La première fragilité tient tout d’abord au fait qu’un nombre record de 29 réacteurs (sur 56) est actuellement à l’arrêt. Aux interruptions déjà prévues pour contrôle, maintenance ou rechargement du combustible (un calendrier d’ailleurs compliqué par la pandémie), s’est ajouté un phénomène inattendu et encore largement inexpliqué : EDF a dû mettre sur pause douze réacteurs dont les tuyauteries sont atteintes par la corrosion (Vert). Alors que des contrôles sont encore en cours pour déterminer l’origine et l’ampleur de ces anomalies, le président de l’ASN a prévenu que les travaux de réparation dureraient plusieurs années.

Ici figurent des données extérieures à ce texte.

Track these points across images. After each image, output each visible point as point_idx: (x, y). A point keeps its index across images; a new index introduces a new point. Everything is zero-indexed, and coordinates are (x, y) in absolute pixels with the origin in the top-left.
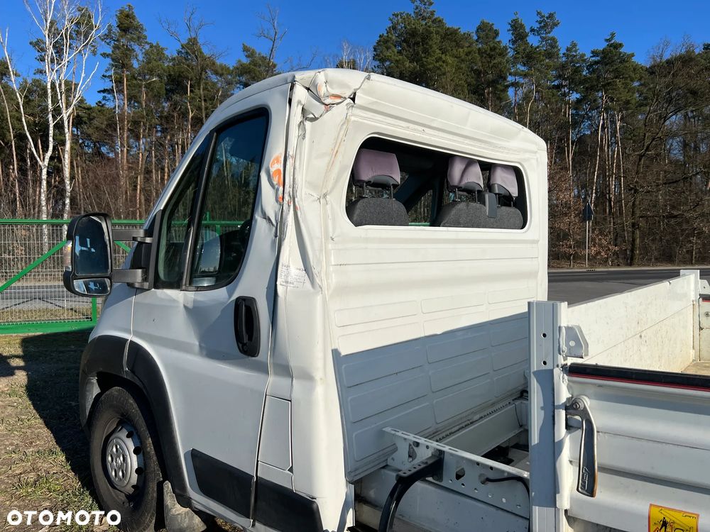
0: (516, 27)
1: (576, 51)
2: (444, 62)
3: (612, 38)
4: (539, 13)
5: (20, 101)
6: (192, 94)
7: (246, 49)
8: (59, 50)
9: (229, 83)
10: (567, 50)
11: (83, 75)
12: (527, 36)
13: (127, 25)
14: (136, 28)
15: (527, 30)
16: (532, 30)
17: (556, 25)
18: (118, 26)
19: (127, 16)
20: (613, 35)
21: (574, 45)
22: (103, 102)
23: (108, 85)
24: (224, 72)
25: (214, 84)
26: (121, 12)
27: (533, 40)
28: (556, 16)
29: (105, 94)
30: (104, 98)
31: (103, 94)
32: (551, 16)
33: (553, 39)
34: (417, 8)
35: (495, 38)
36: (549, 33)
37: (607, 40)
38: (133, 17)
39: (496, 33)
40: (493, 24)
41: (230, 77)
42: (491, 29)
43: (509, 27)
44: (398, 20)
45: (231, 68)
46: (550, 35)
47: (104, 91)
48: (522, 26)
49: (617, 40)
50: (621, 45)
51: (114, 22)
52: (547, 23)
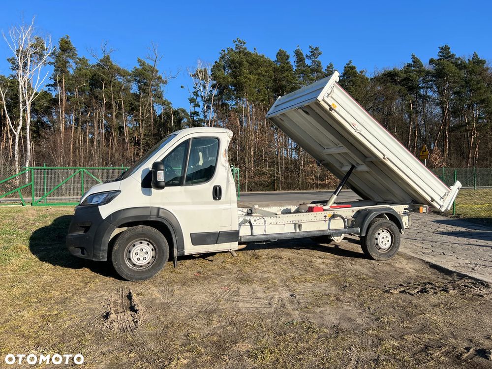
0: (298, 54)
1: (332, 69)
2: (248, 79)
3: (350, 63)
4: (310, 47)
5: (3, 96)
6: (106, 89)
7: (139, 61)
8: (25, 65)
9: (129, 81)
10: (328, 67)
11: (39, 78)
12: (304, 59)
13: (65, 47)
14: (71, 50)
15: (305, 56)
16: (307, 56)
17: (320, 54)
18: (60, 48)
19: (66, 42)
20: (350, 62)
21: (331, 65)
22: (48, 92)
23: (52, 82)
24: (126, 74)
25: (119, 83)
26: (62, 40)
27: (308, 62)
28: (319, 49)
29: (50, 87)
30: (49, 90)
31: (48, 87)
32: (317, 49)
33: (319, 62)
34: (237, 45)
35: (287, 60)
36: (317, 58)
37: (347, 64)
38: (70, 44)
39: (288, 57)
40: (286, 52)
41: (129, 78)
42: (285, 55)
43: (294, 54)
44: (225, 54)
45: (130, 72)
46: (317, 59)
47: (49, 85)
48: (301, 54)
49: (352, 64)
50: (354, 68)
51: (58, 46)
52: (315, 53)
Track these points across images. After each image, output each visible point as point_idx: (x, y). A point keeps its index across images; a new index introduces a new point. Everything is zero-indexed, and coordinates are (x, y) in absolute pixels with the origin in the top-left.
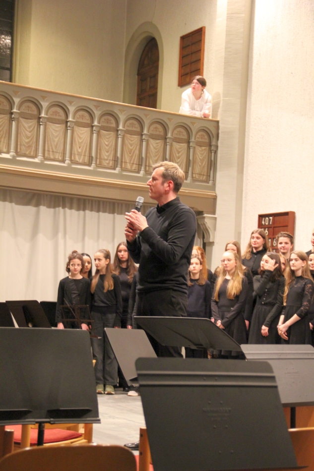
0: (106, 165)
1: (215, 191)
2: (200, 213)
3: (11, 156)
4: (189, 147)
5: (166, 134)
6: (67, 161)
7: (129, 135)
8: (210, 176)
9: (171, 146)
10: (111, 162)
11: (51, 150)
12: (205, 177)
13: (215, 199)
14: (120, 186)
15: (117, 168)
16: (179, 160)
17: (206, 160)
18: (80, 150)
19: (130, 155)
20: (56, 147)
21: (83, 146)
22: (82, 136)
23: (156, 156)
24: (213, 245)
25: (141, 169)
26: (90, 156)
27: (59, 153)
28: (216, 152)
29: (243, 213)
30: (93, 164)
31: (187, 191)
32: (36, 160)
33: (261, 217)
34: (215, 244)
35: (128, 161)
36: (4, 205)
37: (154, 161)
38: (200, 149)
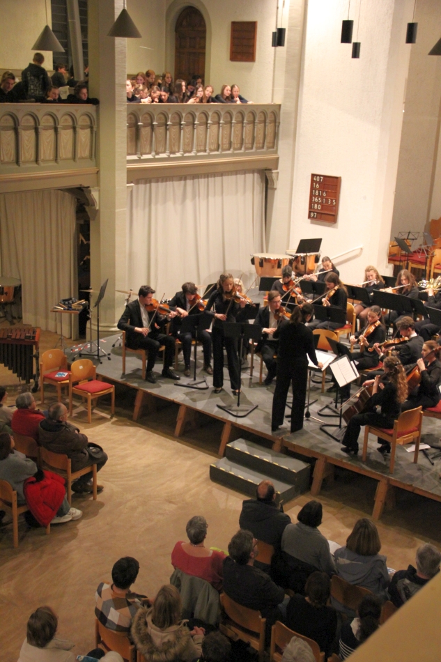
0: (225, 148)
1: (277, 154)
2: (270, 170)
3: (181, 154)
4: (265, 126)
5: (254, 119)
6: (207, 150)
7: (237, 125)
8: (274, 143)
9: (257, 126)
10: (227, 146)
11: (199, 144)
12: (272, 144)
13: (278, 159)
15: (231, 149)
16: (260, 136)
17: (273, 132)
19: (237, 138)
22: (214, 132)
23: (249, 136)
25: (242, 147)
26: (217, 144)
27: (203, 146)
28: (278, 126)
30: (220, 150)
31: (264, 157)
32: (192, 154)
33: (313, 175)
34: (277, 189)
35: (235, 143)
36: (169, 184)
37: (248, 140)
38: (270, 125)
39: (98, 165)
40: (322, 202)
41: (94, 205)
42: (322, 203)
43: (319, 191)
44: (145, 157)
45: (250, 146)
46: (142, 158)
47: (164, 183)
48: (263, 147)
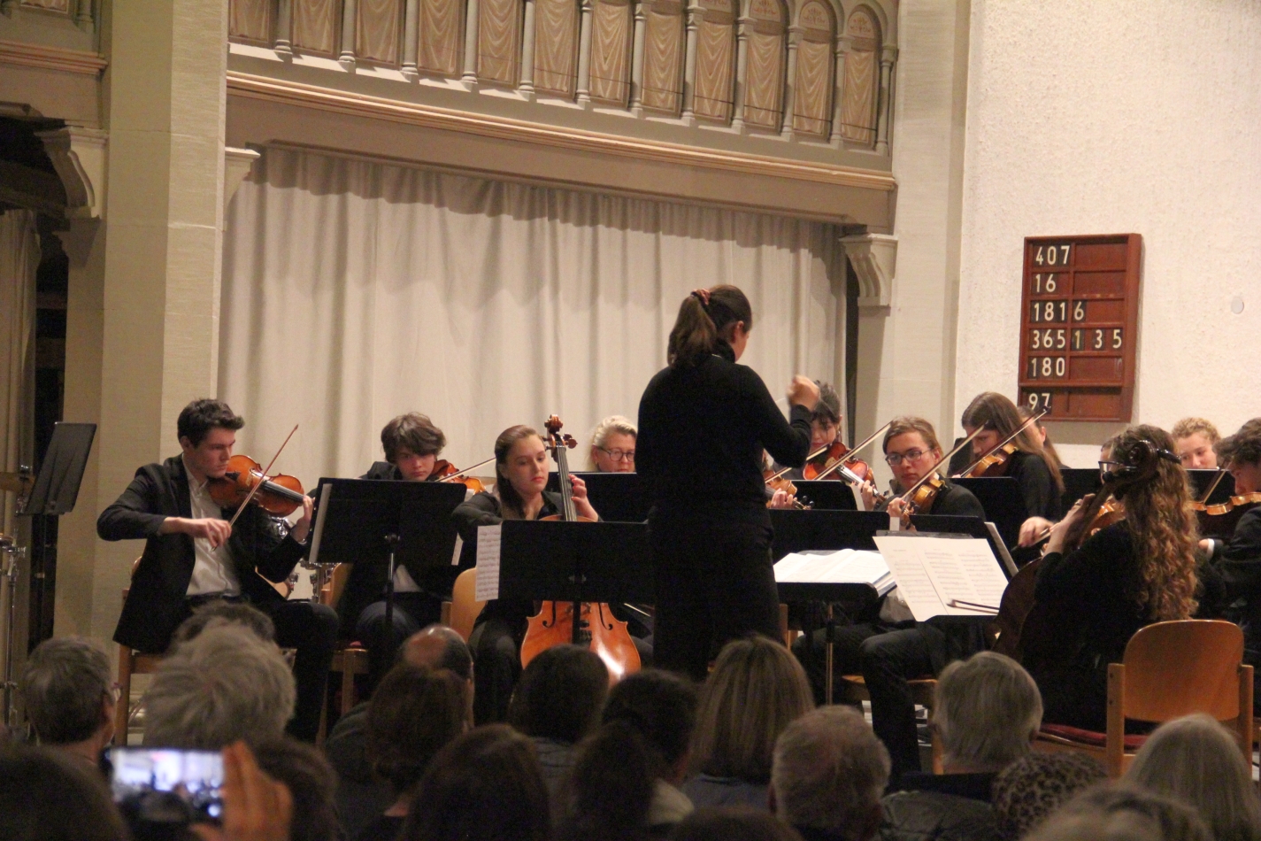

De quoi grever significativement la production nucléaire.

L’autre fragilité tient aux dysfonctionnements constatés depuis plusieurs années dans la gestion du combustible usé, qui conduisent notamment à une saturation prématurée des lieux d’entreposage. « Ces difficultés, si elles s’aggravaient, pourraient fragiliser le fonctionnement des centrales nucléaires dans la mesure où elles ne pourraient plus évacuer les combustibles usés de leurs installations », a prévenu Bernard Doroszczuk. Certaines de ces situations sont pourtant connues depuis longtemps. L’arrivée à saturation, au plus tard en 2030, de la piscine de refroidissement des combustibles usés de la Hague (Manche) est sue depuis 2010. Or, une deuxième piscine ne sera pas prête avant 2034, au plus tôt.

Emmanuel Macron, le 10 février, dans l’usine Steam power de General electric de Belfort. © Jean-Francois Badias / AFP

Dans ce contexte, Bernard Doroszczuk s’est permis quelques mises au point censées tempérer l’enthousiasme, aussi récent qu’immodéré, du président de la République pour l’atome. Le 10 février dernier, Emmanuel Macron a en effet annoncé son souhait de construire 6 à 14 nouveaux réacteurs et de prolonger « tous les réacteurs qui peuvent l’être » au-delà de cinquante années d’exploitation (Vert). Or, selon le gendarme nucléaire, ce scénario « risque d’engager le système électrique dans une impasse, en particulier dans le cas où le nombre réacteurs aptes à fonctionner jusqu’à ou au-delà de 60 ans serait finalement insuffisant ou connu tardivement ».

L’ASN, qui délivre les autorisations décennales d’exploitation aux centrales, indique qu’« à ce stade, les éléments ne permettent pas de conclure que la poursuite de certains réacteurs est acquise au-delà de cinquante ans ». Surtout, ces chantiers devraient s’anticiper d’au moins 10 à 15 ans pour être correctement menés, juge-t-il.

Enfin, le président de l’ASN rappelle que « la relance des activités nucléaires rend la question des déchets encore plus prégnante », celle-ci étant déjà « sensible et sujet à controverses ». En particulier, Bernard Doroszczuk prévient que la construction de nouveaux réacteurs et/ou la prolongation d’autres, entraînerait « forcément » une extension du centre d’enfouissement des déchets hautement radioactifs Cigéo à Bure (Meuse). Il a invité à se poser dès à présent « toutes les questions liées à l’emprise du projet et à l’acceptation du public » alors que la controverse est déjà vive.